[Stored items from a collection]
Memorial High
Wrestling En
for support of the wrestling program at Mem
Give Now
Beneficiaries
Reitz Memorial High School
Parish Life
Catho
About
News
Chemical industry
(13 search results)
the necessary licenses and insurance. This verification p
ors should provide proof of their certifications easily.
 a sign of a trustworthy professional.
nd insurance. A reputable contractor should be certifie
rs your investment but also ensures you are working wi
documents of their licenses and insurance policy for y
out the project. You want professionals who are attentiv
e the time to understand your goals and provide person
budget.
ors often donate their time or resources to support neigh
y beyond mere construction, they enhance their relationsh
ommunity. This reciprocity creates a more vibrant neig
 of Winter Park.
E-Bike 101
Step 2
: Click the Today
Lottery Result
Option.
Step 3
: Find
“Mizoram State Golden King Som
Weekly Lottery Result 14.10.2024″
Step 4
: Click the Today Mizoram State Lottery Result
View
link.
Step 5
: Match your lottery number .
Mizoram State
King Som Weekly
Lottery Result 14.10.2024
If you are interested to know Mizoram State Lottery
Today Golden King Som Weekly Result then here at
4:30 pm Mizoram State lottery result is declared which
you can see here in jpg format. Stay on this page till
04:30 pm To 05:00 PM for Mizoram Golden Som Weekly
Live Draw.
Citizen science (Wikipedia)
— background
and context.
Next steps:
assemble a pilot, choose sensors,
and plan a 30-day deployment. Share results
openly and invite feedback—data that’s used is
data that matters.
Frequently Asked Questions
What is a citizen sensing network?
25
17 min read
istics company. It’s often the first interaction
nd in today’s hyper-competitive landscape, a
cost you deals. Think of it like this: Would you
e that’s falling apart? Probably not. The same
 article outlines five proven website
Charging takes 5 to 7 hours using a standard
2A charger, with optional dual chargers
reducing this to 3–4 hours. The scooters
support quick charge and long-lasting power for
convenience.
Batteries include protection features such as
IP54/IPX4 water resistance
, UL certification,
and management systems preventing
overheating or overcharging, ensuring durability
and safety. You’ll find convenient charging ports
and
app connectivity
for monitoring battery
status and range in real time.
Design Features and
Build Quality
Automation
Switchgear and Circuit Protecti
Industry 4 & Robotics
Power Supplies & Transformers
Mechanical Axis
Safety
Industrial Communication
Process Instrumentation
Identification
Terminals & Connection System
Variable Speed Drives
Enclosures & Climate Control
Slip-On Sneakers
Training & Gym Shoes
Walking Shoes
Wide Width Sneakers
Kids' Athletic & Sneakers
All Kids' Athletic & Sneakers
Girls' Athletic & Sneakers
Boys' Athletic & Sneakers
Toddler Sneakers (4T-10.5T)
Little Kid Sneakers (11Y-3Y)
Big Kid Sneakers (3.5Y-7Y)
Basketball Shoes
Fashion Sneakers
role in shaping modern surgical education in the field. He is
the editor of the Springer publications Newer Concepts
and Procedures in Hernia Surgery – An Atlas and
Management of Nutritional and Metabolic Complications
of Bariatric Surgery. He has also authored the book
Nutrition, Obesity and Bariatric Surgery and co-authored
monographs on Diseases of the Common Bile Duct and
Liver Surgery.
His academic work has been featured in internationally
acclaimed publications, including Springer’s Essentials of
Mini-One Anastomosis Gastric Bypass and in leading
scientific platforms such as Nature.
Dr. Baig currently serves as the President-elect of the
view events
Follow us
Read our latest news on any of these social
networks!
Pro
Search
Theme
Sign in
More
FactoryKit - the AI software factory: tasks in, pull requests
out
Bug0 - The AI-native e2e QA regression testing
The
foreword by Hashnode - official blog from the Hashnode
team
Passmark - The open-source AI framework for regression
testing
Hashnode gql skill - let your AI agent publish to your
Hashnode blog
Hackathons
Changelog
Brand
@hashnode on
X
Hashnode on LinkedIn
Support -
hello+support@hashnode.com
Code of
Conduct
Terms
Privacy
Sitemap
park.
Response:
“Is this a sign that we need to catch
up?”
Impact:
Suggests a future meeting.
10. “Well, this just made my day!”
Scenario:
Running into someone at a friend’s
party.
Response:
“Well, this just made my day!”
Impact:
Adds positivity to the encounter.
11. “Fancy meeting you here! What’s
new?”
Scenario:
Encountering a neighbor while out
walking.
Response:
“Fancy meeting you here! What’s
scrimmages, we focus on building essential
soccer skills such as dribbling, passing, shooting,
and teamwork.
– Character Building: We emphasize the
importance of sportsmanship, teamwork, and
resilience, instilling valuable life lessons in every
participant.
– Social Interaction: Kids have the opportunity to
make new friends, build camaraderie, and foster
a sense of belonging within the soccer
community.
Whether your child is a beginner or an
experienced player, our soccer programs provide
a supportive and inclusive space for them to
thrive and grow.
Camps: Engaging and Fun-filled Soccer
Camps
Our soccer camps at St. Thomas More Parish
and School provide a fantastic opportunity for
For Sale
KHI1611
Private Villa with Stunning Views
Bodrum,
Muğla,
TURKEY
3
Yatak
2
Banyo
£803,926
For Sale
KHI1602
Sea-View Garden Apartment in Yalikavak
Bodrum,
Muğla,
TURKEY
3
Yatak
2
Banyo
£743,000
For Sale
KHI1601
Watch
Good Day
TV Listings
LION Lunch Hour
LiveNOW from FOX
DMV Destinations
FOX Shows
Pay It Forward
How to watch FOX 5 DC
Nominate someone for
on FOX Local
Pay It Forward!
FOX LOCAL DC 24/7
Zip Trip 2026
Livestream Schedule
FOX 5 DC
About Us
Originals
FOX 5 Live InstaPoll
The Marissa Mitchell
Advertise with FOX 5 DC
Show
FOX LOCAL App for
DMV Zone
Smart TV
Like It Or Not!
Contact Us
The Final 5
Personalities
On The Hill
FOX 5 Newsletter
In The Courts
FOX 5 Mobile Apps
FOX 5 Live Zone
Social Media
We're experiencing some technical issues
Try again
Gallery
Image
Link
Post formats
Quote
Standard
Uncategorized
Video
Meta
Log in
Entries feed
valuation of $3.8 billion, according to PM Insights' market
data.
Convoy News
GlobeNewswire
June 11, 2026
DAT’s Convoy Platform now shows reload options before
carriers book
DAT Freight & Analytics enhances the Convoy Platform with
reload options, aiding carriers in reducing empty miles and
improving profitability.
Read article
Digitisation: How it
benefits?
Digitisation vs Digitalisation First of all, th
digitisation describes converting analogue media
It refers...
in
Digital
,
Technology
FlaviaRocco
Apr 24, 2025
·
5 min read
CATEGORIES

[WORK TO COMPLETE] Copy out all of the records verbatim.

[OUTPUT FOR THIS EXERCISE]
Memorial High
Wrestling En
for support of the wrestling program at Mem
Give Now
Beneficiaries
Reitz Memorial High School
Parish Life
Catho
About
News
Chemical industry
(13 search results)
the necessary licenses and insurance. This verification p
ors should provide proof of their certifications easily.
 a sign of a trustworthy professional.
nd insurance. A reputable contractor should be certifie
rs your investment but also ensures you are working wi
documents of their licenses and insurance policy for y
out the project. You want professionals who are attentiv
e the time to understand your goals and provide person
budget.
ors often donate their time or resources to support neigh
y beyond mere construction, they enhance their relationsh
ommunity. This reciprocity creates a more vibrant neig
 of Winter Park.
E-Bike 101
Step 2
: Click the Today
Lottery Result
Option.
Step 3
: Find
“Mizoram State Golden King Som
Weekly Lottery Result 14.10.2024″
Step 4
: Click the Today Mizoram State Lottery Result
View
link.
Step 5
: Match your lottery number .
Mizoram State
King Som Weekly
Lottery Result 14.10.2024
If you are interested to know Mizoram State Lottery
Today Golden King Som Weekly Result then here at
4:30 pm Mizoram State lottery result is declared which
you can see here in jpg format. Stay on this page till
04:30 pm To 05:00 PM for Mizoram Golden Som Weekly
Live Draw.
Citizen science (Wikipedia)
— background
and context.
Next steps:
assemble a pilot, choose sensors,
and plan a 30-day deployment. Share results
openly and invite feedback—data that’s used is
data that matters.
Frequently Asked Questions
What is a citizen sensing network?
25
17 min read
istics company. It’s often the first interaction
nd in today’s hyper-competitive landscape, a
cost you deals. Think of it like this: Would you
e that’s falling apart? Probably not. The same
 article outlines five proven website
Charging takes 5 to 7 hours using a standard
2A charger, with optional dual chargers
reducing this to 3–4 hours. The scooters
support quick charge and long-lasting power for
convenience.
Batteries include protection features such as
IP54/IPX4 water resistance
, UL certification,
and management systems preventing
overheating or overcharging, ensuring durability
and safety. You’ll find convenient charging ports
and
app connectivity
for monitoring battery
status and range in real time.
Design Features and
Build Quality
Automation
Switchgear and Circuit Protecti
Industry 4 & Robotics
Power Supplies & Transformers
Mechanical Axis
Safety
Industrial Communication
Process Instrumentation
Identification
Terminals & Connection System
Variable Speed Drives
Enclosures & Climate Control
Slip-On Sneakers
Training & Gym Shoes
Walking Shoes
Wide Width Sneakers
Kids' Athletic & Sneakers
All Kids' Athletic & Sneakers
Girls' Athletic & Sneakers
Boys' Athletic & Sneakers
Toddler Sneakers (4T-10.5T)
Little Kid Sneakers (11Y-3Y)
Big Kid Sneakers (3.5Y-7Y)
Basketball Shoes
Fashion Sneakers
role in shaping modern surgical education in the field. He is
the editor of the Springer publications Newer Concepts
and Procedures in Hernia Surgery – An Atlas and
Management of Nutritional and Metabolic Complications
of Bariatric Surgery. He has also authored the book
Nutrition, Obesity and Bariatric Surgery and co-authored
monographs on Diseases of the Common Bile Duct and
Liver Surgery.
His academic work has been featured in internationally
acclaimed publications, including Springer’s Essentials of
Mini-One Anastomosis Gastric Bypass and in leading
scientific platforms such as Nature.
Dr. Baig currently serves as the President-elect of the
view events
Follow us
Read our latest news on any of these social
networks!
Pro
Search
Theme
Sign in
More
FactoryKit - the AI software factory: tasks in, pull requests
out
Bug0 - The AI-native e2e QA regression testing
The
foreword by Hashnode - official blog from the Hashnode
team
Passmark - The open-source AI framework for regression
testing
Hashnode gql skill - let your AI agent publish to your
Hashnode blog
Hackathons
Changelog
Brand
@hashnode on
X
Hashnode on LinkedIn
Support -
hello+support@hashnode.com
Code of
Conduct
Terms
Privacy
Sitemap
park.
Response:
“Is this a sign that we need to catch
up?”
Impact:
Suggests a future meeting.
10. “Well, this just made my day!”
Scenario:
Running into someone at a friend’s
party.
Response:
“Well, this just made my day!”
Impact:
Adds positivity to the encounter.
11. “Fancy meeting you here! What’s
new?”
Scenario:
Encountering a neighbor while out
walking.
Response:
“Fancy meeting you here! What’s
scrimmages, we focus on building essential
soccer skills such as dribbling, passing, shooting,
and teamwork.
– Character Building: We emphasize the
importance of sportsmanship, teamwork, and
resilience, instilling valuable life lessons in every
participant.
– Social Interaction: Kids have the opportunity to
make new friends, build camaraderie, and foster
a sense of belonging within the soccer
community.
Whether your child is a beginner or an
experienced player, our soccer programs provide
a supportive and inclusive space for them to
thrive and grow.
Camps: Engaging and Fun-filled Soccer
Camps
Our soccer camps at St. Thomas More Parish
and School provide a fantastic opportunity for
For Sale
KHI1611
Private Villa with Stunning Views
Bodrum,
Muğla,
TURKEY
3
Yatak
2
Banyo
£803,926
For Sale
KHI1602
Sea-View Garden Apartment in Yalikavak
Bodrum,
Muğla,
TURKEY
3
Yatak
2
Banyo
£743,000
For Sale
KHI1601
Watch
Good Day
TV Listings
LION Lunch Hour
LiveNOW from FOX
DMV Destinations
FOX Shows
Pay It Forward
How to watch FOX 5 DC
Nominate someone for
on FOX Local
Pay It Forward!
FOX LOCAL DC 24/7
Zip Trip 2026
Livestream Schedule
FOX 5 DC
About Us
Originals
FOX 5 Live InstaPoll
The Marissa Mitchell
Advertise with FOX 5 DC
Show
FOX LOCAL App for
DMV Zone
Smart TV
Like It Or Not!
Contact Us
The Final 5
Personalities
On The Hill
FOX 5 Newsletter
In The Courts
FOX 5 Mobile Apps
FOX 5 Live Zone
Social Media
We're experiencing some technical issues
Try again
Gallery
Image
Link
Post formats
Quote
Standard
Uncategorized
Video
Meta
Log in
Entries feed
valuation of $3.8 billion, according to PM Insights' market
data.
Convoy News
GlobeNewswire
June 11, 2026
DAT’s Convoy Platform now shows reload options before
carriers book
DAT Freight & Analytics enhances the Convoy Platform with
reload options, aiding carriers in reducing empty miles and
improving profitability.
Read article
Digitisation: How it
benefits?
Digitisation vs Digitalisation First of all, th
digitisation describes converting analogue media
It refers...
in
Digital
,
Technology
FlaviaRocco
Apr 24, 2025
·
5 min read
CATEGORIES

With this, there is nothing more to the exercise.